The new pact allowing mainland courts to support arbitral proceedings in Hong Kong took effect on Oct. 1, coinciding with the 70th anniversary of the founding of the People's Republic of China. The Supreme People's Court of China (SPC) and Hong Kong's Department of Justice signed the Arrangement in early April which allows mainland courts to order interim measures to parties in Hong Kong-seated arbitrations, making the special administrative region the only seat outside the mainland to benefit from such support.

Interim measures protect a party's rights pending the outcome of a dispute. For example a company might seek interim protection of assets or evidence to prevent their removal or destruction before a final decision is made. Previously, mainland courts did not grant interim measures in support of Hong Kong-seated arbitrations so parties had little recourse if counterparties, for example, dissipated their Chinese assets ahead of a decision. Six "qualified arbitral institutions" in Hong Kong have been permitted to enjoy the benefits of the new Arrangement, including the Hong Kong International Arbitration Centre. A memo released by the SPC a few days before the Arrangement took effect confirmed that it will apply to arbitral proceedings commenced prior to but not yet completed as of Oct. 1.

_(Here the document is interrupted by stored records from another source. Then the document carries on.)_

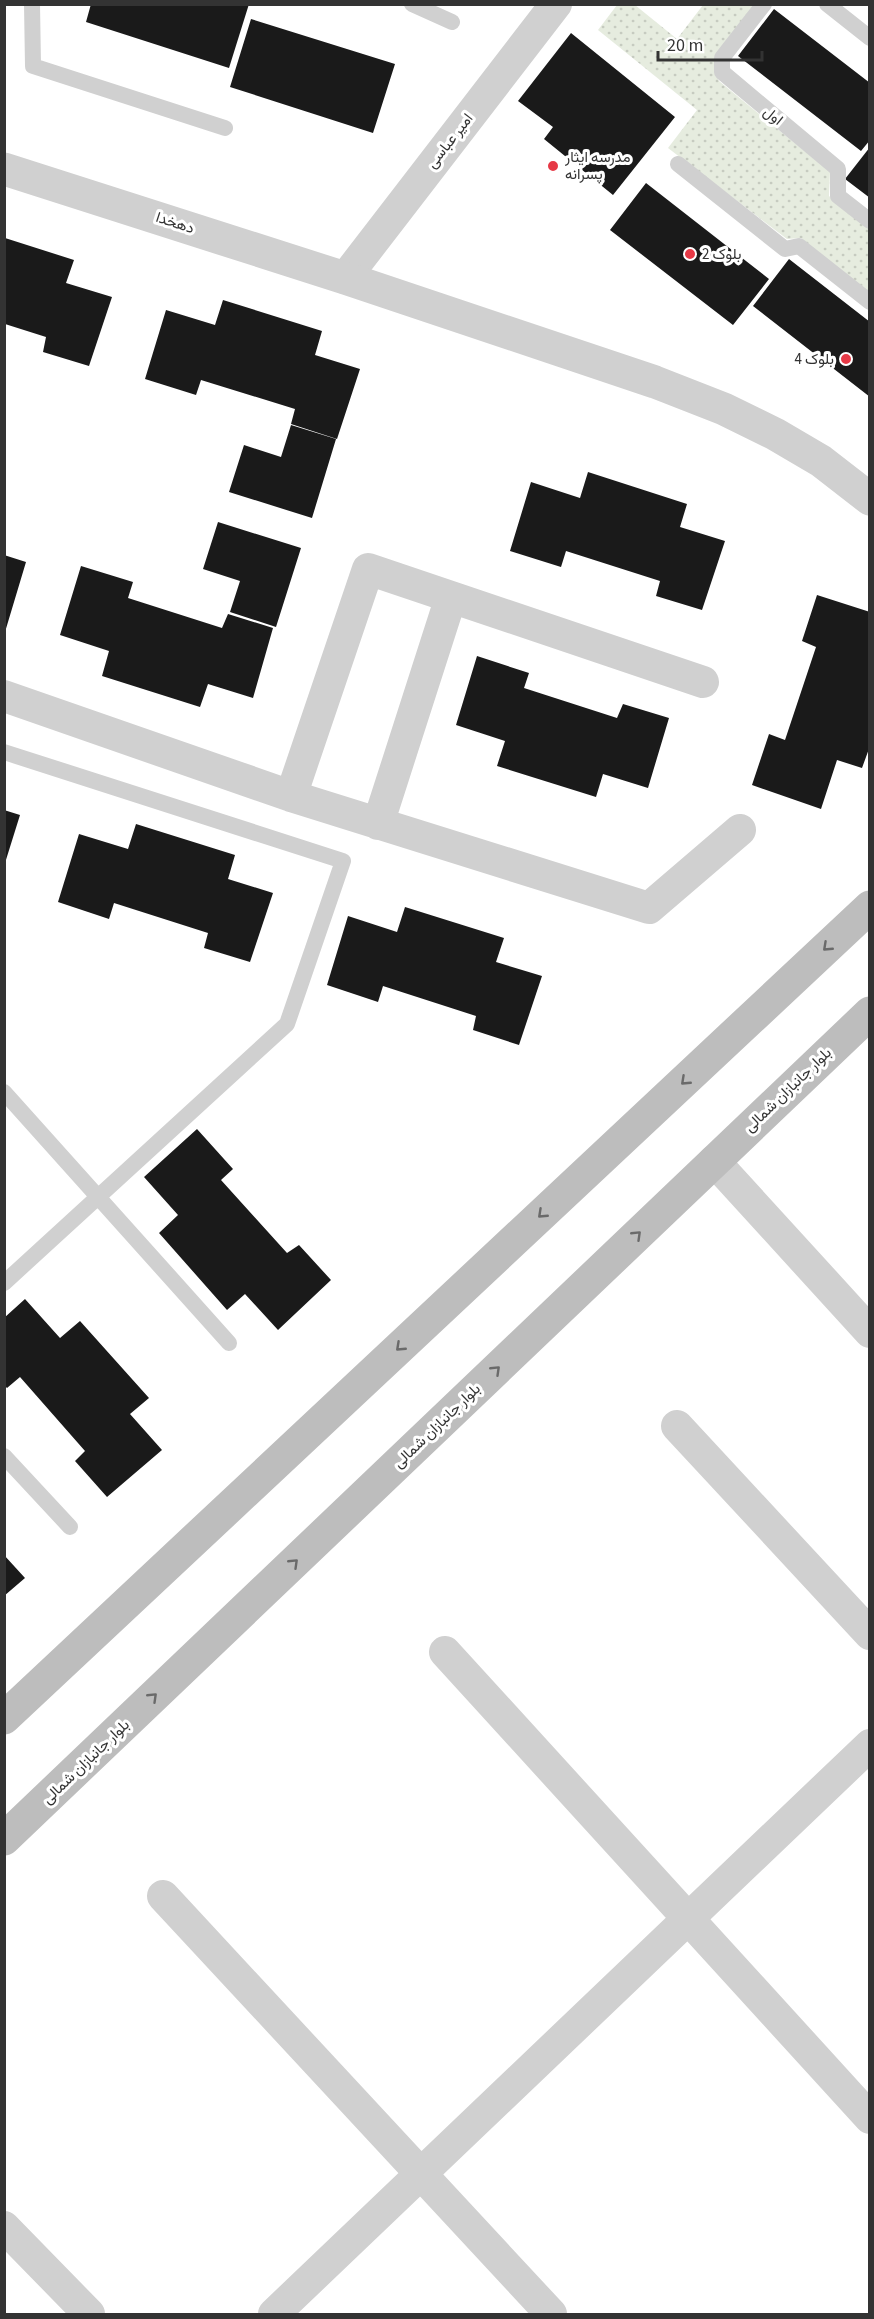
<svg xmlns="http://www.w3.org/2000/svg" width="874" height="2319" font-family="'Source Sans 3',Vazirmatn,sans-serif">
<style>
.park{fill:url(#park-dots)}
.building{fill:#1a1a1a}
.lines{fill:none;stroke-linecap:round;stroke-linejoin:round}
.service{stroke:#d0d0d0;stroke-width:16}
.minor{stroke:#d0d0d0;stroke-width:32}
.tertiary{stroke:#d0d0d0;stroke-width:33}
.secondary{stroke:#bdbdbd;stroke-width:33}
.oneway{stroke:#6a6a6a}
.poi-dot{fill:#e63946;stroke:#fff;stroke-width:2}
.labels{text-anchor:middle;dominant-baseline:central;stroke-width:6;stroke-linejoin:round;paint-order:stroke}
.street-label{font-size:15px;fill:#333;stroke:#fff}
.poi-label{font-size:15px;fill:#333;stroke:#fff;text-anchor:start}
</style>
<defs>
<pattern id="park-dots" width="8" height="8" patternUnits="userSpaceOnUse" patternTransform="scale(1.5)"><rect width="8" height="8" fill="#e6ecdf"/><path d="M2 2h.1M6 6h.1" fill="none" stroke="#c6cbc0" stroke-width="1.8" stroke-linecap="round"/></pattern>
</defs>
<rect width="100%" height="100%" fill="#fff"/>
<!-- park -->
<path class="park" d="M617,5H635L677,39L703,5H759L716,75L719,81L830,172L829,196L869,229V294L801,238L787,239L668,148L697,110L598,30Z"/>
<!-- building -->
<path class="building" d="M91,4H249L229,68L86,22Z
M774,9L870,83V140L861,151L738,56Z
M251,19L395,64L373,133L230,87Z
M571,33L675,117L613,195L544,139L553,127L518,101Z
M870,147V198L845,179Z
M646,183L769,279L733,325L610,230Z
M5,238L74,260L66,283L112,297L89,366L43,352L46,337L5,324Z
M789,259L870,322V397L753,306Z
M223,300L322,331L315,355L360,369L337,439L291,424L295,409L201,380L196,395L145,379L166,310L215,325Z
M291,425L336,439L312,518L229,492L244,445L281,457Z
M588,472L687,504L680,527L725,541L702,610L656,596L660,581L566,551L561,567L510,551L531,482L580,498Z
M218,522L301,548L276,627L230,612L240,581L203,569Z
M4,555L26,562L5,632H4Z
M81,566L133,582L128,598L222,628L228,614L273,628L253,698L208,684L200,707L102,676L109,651L60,635Z
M817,595L870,612V746L862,768L837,760L821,809L752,785L769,734L785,740L816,647L802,641Z
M477,656L529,673L524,688L617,718L623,704L669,718L648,788L603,774L596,797L497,766L505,741L456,725Z
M4,810L20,815L5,863L4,862Z
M136,824L235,855L228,879L273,893L250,962L204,948L208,933L114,903L109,919L58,902L79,834L128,849Z
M405,907L504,938L496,962L542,976L519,1045L473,1030L476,1016L383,986L378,1002L327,985L348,916L397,932Z
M197,1129L233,1169L221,1180L287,1253L299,1245L331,1280L278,1330L245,1294L227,1310L159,1233L178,1215L144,1177Z
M25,1299L60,1338L80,1321L149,1398L130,1414L162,1450L107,1497L75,1461L85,1451L20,1377L7,1388L4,1385V1318Z
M4,1555L25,1578L4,1596Z"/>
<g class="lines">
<!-- service -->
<path class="service" d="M32,4L33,66L225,128
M412,4L452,22
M764,4L722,58V72L838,169V196L870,221
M827,4L870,38
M678,164L785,249L799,246L870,302
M4,752L343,861L287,1024L4,1283
M4,1092L229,1343
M4,1456L70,1527"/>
<!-- minor -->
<path class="minor" d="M345,278L556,4
M4,696L291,796L649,908L740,830
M291,796L368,569L703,682
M378,824L451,597
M714,1161L870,1332
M677,1426L870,1634
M445,1652L870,2118
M163,1896L551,2314
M4,2227L89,2314
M274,2314L870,1745"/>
<!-- tertiary -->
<path class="tertiary" d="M4,169L345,278L655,382L724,409L775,434L821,461L870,499"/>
<!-- secondary -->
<path class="secondary" d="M4,1718L870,907
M4,1839L870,1013"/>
</g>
<!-- one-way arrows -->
<defs><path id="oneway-chevron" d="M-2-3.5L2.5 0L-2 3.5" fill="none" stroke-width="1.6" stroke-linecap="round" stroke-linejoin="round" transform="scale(1.5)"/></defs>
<g class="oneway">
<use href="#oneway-chevron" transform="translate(827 947) rotate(137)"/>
<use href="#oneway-chevron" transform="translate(685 1081) rotate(137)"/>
<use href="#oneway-chevron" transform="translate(542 1214) rotate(137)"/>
<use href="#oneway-chevron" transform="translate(637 1235) rotate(-44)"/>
<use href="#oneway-chevron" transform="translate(400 1347) rotate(137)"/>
<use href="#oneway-chevron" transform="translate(496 1370) rotate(-44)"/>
<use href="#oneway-chevron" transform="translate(294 1563) rotate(-44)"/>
<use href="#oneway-chevron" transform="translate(153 1697) rotate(-44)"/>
</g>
<!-- markers -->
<g class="poi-dot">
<circle cx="553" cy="166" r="6"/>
<circle cx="690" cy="254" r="6"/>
<circle cx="846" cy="359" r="6"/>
</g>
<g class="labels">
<!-- street labels -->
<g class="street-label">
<text transform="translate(773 116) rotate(39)">اول</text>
<text transform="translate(450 141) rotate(-52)">امیر عباسی</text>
<text transform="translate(175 223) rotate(18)">دهخدا</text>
<text transform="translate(788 1090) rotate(-44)">بلوار جانبازان شمالی</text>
<text transform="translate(437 1426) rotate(-44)">بلوار جانبازان شمالی</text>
<text transform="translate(86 1762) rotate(-44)">بلوار جانبازان شمالی</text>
</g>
<!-- poi labels -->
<g class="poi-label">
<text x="565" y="157">مدرسه ایثار<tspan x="565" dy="17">پسرانه</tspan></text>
<text x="702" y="254">بلوک 2</text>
<text x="834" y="359" text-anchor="end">بلوک 4</text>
</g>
</g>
<!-- border -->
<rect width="874" height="2319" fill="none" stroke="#333333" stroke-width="12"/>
<!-- scale -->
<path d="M658 51v9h104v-9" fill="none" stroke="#333333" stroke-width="3"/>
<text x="667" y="51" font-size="18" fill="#333333" stroke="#ffffff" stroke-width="4.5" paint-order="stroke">20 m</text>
</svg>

No such agreement existed for Chinese courts to grant interim measures in aid of a foreign arbitration prior to the Arrangement, making it a "game-changer", as Hong Kong's Secretary of Justice put it, especially for the city's credentials as an arbitration hub. Although the Arrangement provides for bilateral court assistance in Hong Kong and the mainland, the spotlight is rightly on support given by mainland courts for Hong Kong-seated arbitrations given the fact that Hong Kong courts already grant interim measures in aid of foreign arbitration including mainland-seated ones. As Hong Kong now enjoys special status as the only jurisdiction where arbitration will be supported by interim measures ordered by mainland courts, the city's popularity as an arbitral seat will grow, Hogan Lovells said in a client alert. Hong Kong's status as an international arbitration center is underpinned by its high-quality arbitration laws, independent judiciary and large pool of legal talent. The Hong Kong government has promoted the city as a potential arbitration hub for Belt and Road-related disputes, many of which will involve Chinese parties with assets in the mainland.